Abgemagert und ekstatisch

24.2.2010, 00:00 Uhr
Abgemagert  und ekstatisch

© Harald Hofmann

Die von der Galerie «arsprototo» ausgestellten Arbeiten des Berliner Bildhauers sind sämtlich in Holz gehauen und Hans Scheib betont den Materialcharakter des Holzes auch in der figürlichen Plastik. Holz ist ein widerständiges Material, dessen Sprödigkeit man entweder glätten oder expressiv hervorheben kann. Scheib hat sich für die raue Wirklichkeit des Holzes entschieden. Unebenheiten und Risse des rohen Stammes leisten einen entscheidenden Beitrag zu einer fast malerisch gestalteten Oberfläche.

Überlieferte Haltungen

Hans Scheib zitiert in seinen Darstellungen der menschlichen Figur die klassischen Motive der Stehenden und Sitzenden oder der Porträtbüste. Sie treten aber ohne illusionistischen Anspruch auf, die überlieferten Haltungen expressiv gesteigert und überhöht bis zu einer ausgesprochen ekstatischen Gestik. Seine fast zum Skelett abgemagerten Mädchen und Frauen entwickeln eine tänzerische Bewegtheit, ohne dass die statuarische Körperlichkeit davon beeinträchtigt wird.

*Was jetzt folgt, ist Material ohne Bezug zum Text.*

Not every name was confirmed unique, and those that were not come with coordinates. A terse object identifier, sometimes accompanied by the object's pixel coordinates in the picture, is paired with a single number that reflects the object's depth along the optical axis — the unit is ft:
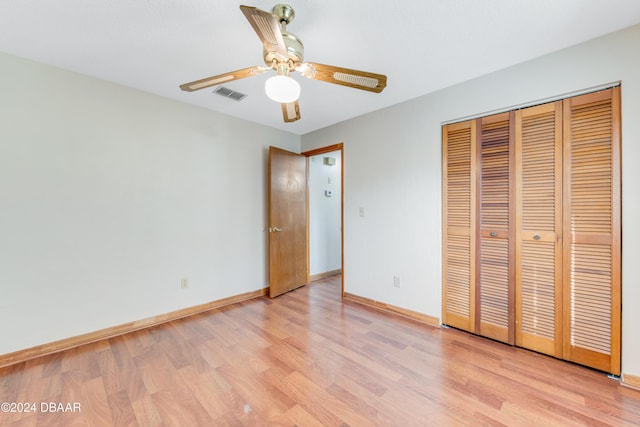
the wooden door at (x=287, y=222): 11.59
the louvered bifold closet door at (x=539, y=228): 6.55
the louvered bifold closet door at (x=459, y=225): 7.93
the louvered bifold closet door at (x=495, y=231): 7.29
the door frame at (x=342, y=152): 11.54
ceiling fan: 4.42
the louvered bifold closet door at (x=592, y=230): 5.82
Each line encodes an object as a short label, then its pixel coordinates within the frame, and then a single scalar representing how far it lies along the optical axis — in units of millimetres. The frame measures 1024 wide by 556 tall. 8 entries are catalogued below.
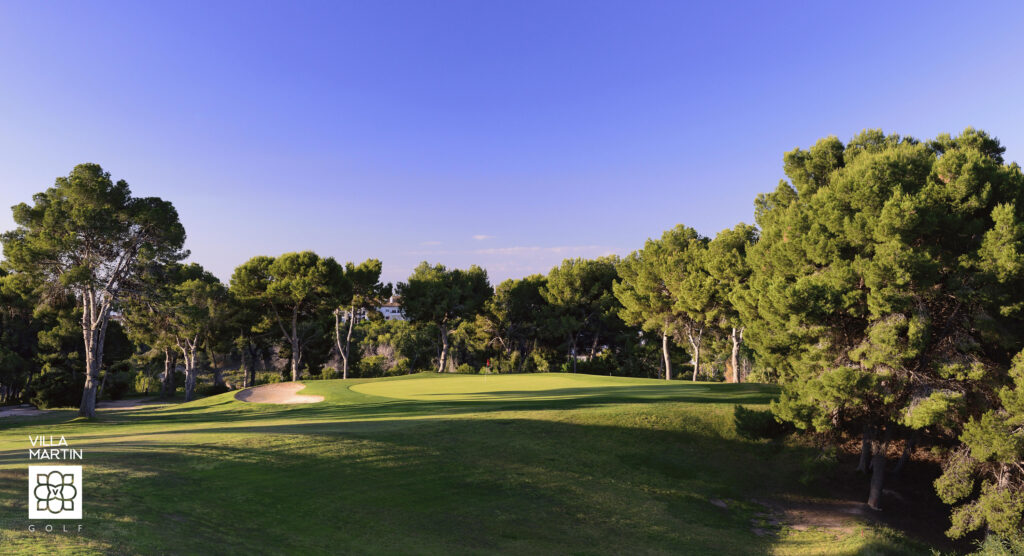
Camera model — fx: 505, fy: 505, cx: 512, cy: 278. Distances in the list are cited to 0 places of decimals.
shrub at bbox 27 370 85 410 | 35188
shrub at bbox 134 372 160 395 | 52216
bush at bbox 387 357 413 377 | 53675
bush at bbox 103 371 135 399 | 43094
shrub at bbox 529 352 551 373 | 51781
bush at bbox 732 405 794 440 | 18297
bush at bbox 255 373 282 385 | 52147
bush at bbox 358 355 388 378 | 51219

Gegen alle naturalistischen Ansprüche richtet sich der Einsatz der Farbe, mit der Scheib Details wie Haare und Gesichtszüge akzentuiert. Dieser fragmentarische Charakter der Farbe relativiert die statuarische Gewissheit der Figuren, die trotz ihrer extremen Verschlankung nie stilisiert erscheinen, sondern von überraschender anatomischer Exaktheit zeugen. Die Farbe trägt zur Steigerung des expressiven Gestus ins Morbide bei: Scheibs Totenköpfe treten dadurch im Zustand der halben Verwesung auf. Umgekehrt verstärkt die vollständige farbige Fassung der Porträtbüsten das Künstliche ihrer Erscheinung auch darin, dass sie sich wie ironische Zitate aus der Kunstgeschichte ausnehmen.

Tatsächlich gibt sich auch die Morbidezza als ironisches Spiel zu erkennen, gewissermaßen die Konsequenz aus der Abmagerung der Figuren. Bestätigt wird damit der Bruch mit jeder realistischen Illusion. Das «Mädchen mit Reifen» spielt mit einem industriell gefertigten Ready made-Reifen. Das illusionistische Modell der Wahrnehmung, das immer von der Einheit des Artefakts ausgeht, wird damit durchbrochen.

Die Figurengruppe der Dame mit zwei aggressiven Hunden steigert die Plastik zur variablen Installation: Je nach Platzierung der Hunde erzählt sie eine andere Geschichte. Schließlich präsentiert die Ausstellung auch den Bildhauer als Zeichner mit einer Serie von Kaltnadelradierungen. Sie reduzieren das morbide Motiv der in der Wiener Kapuzinergruft gelagerten Habsburger-Leichen ins körperlos Skizzenhafte. KURT JAUSLIN

Hans Scheib: Skulptur und Kaltnadelradierung. Galerie arsprototo, Henkestraße 66. Bis 10. April, Mi. bis Fr. 15 bis 20 Uhr, Sa. 11 bis 16 Uhr.